# The task
Report every line from the following entries that contains the string "Боковых".

-------- Data section

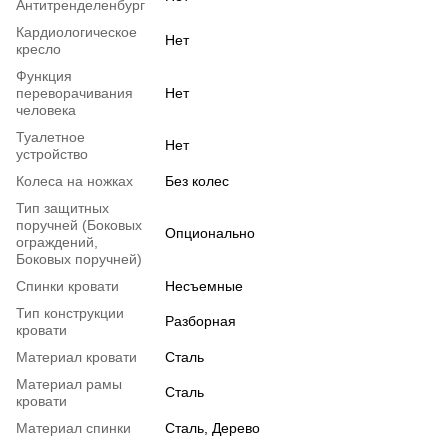
Антитренделенбург
Кардиологическое
Нет
кресло
Функция
переворачивания
Нет
человека
Туалетное
Нет
устройство
Колеса на ножках
Без колес
Тип защитных
поручней (Боковых
Опционально
ограждений,
Боковых поручней)
Спинки кровати
Несъемные
Тип конструкции
Разборная
кровати
Материал кровати
Сталь
Материал рамы
Сталь
кровати
Материал спинки
Сталь, Дерево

----------------

# Response below
поручней (Боковых
Боковых поручней)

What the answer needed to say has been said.